Look at culture & rewards:

Companies cannot typically do anything about employees who have already left; however, they can ensure they don’t repeat any of the same mistakes with new employees. They can also work to ensure existing employees see the changes they are asking for. For example, revisit compensation and rewards structures and be prepared to align them with the market and what employees deserve. Recall, it costs double an employee’s salary to replace them, and it is much easier to keep an existing employee than it is to find a new one. Next, listen to what employees are saying about perceived culture and teams and empower managers to actively find solutions.

In terms of physical policies that can affect culture, COVID-19 forced many employees to get situated working from home, only to be called back with sometimes little transition or reason by companies. With many companies accepting hybrid or completely remote work options, the employees who gained an appreciation for working from home may consider a rigid in-office policy a reason to look for work elsewhere. Determine the perception of workspace and place and revisit your policies addressing underlying concerns that may render rigid policies unnecessary.

Most employees do not expect a perfect atmosphere but want their fundamental fiscal, physical, mental, and professional needs met. COVID-19 pushed companies and leaders to pivot and make unprecedented decisions about their teams and policies. The ones who acted with a purely business mindset without regard for employee well-being and satisfaction will have more work to do to remedy the cultural damages done, but it isn’t impossible.

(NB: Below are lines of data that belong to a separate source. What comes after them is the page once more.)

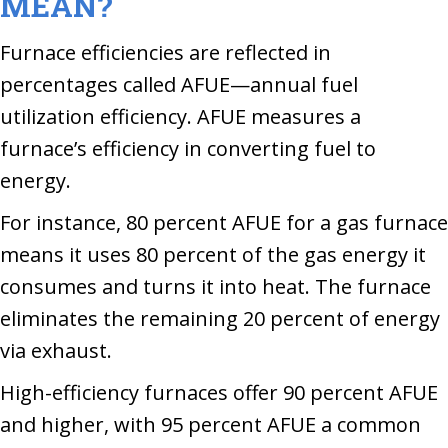
MEAN?
Furnace efficiencies are reflected in
percentages called AFUE—annual fuel
utilization efficiency. AFUE measures a
furnace’s efficiency in converting fuel to
energy.
For instance, 80 percent AFUE for a gas furnace
means it uses 80 percent of the gas energy it
consumes and turns it into heat. The furnace
eliminates the remaining 20 percent of energy
via exhaust.
High-efficiency furnaces offer 90 percent AFUE
and higher, with 95 percent AFUE a common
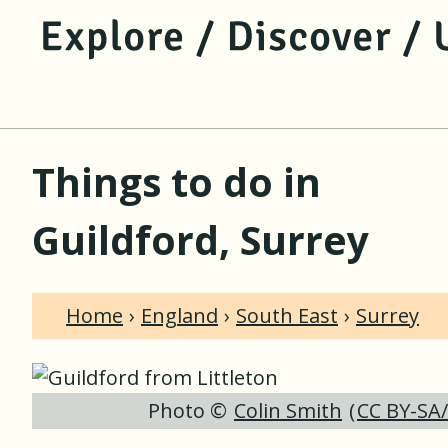
jump to main content
jump to navigation
Things to do in
Guildford, Surrey
Home
England
South East
Surrey
Photo ©
Colin Smith
(
CC BY-SA/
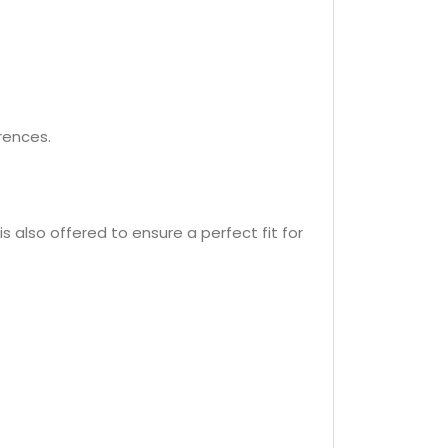
erences.
is also offered to ensure a perfect fit for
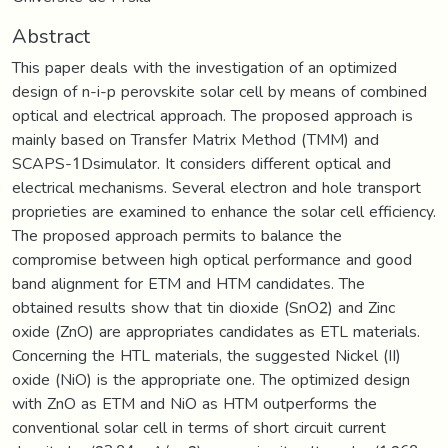
Abstract
This paper deals with the investigation of an optimized
design of n-i-p perovskite solar cell by means of combined
optical and electrical approach. The proposed approach is
mainly based on Transfer Matrix Method (TMM) and
SCAPS-1Dsimulator. It considers different optical and
electrical mechanisms. Several electron and hole transport
proprieties are examined to enhance the solar cell efficiency.
The proposed approach permits to balance the
compromise between high optical performance and good
band alignment for ETM and HTM candidates. The
obtained results show that tin dioxide (SnO2) and Zinc
oxide (ZnO) are appropriates candidates as ETL materials.
Concerning the HTL materials, the suggested Nickel (II)
oxide (NiO) is the appropriate one. The optimized design
with ZnO as ETM and NiO as HTM outperforms the
conventional solar cell in terms of short circuit current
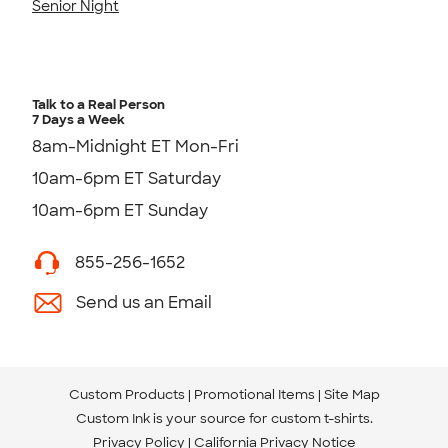
Senior Night
Talk to a Real Person
7 Days a Week
8am-Midnight ET Mon-Fri
10am-6pm ET Saturday
10am-6pm ET Sunday
855-256-1652
Send us an Email
Custom Products
Promotional Items
Site Map
Custom Ink is your source for
custom t-shirts
.
Privacy Policy
California Privacy Notice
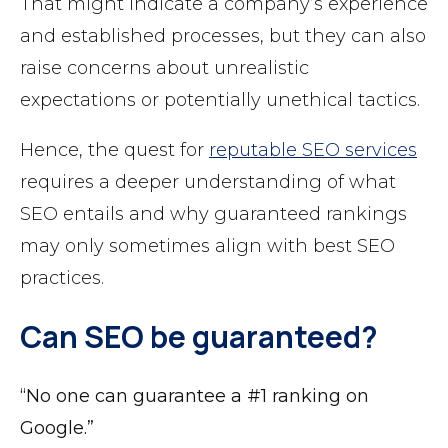
That might indicate a company’s experience
and established processes, but they can also
raise concerns about unrealistic
expectations or potentially unethical tactics.
Hence, the quest for
reputable SEO services
requires a deeper understanding of what
SEO entails and why guaranteed rankings
may only sometimes align with best SEO
practices.
Can SEO be guaranteed?
“No one can guarantee a #1 ranking on
Google.”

Culture cannot be transformed overnight, but it starts somewhere and usually acknowledges that it should be a priority.

Employees will continue to leave their jobs searching for greener pastures, and companies will continue to battle to attract and retain top talent, but COVID-19 has changed the nature of employee retention altogether. Companies that can easily identify their top talent and invest in actively developing and retaining them will see the greatest results. Also, HR teams who continue to push for effective performance, engagement, and development practices will help ensure this data is woven into corporate decision-making moving forward.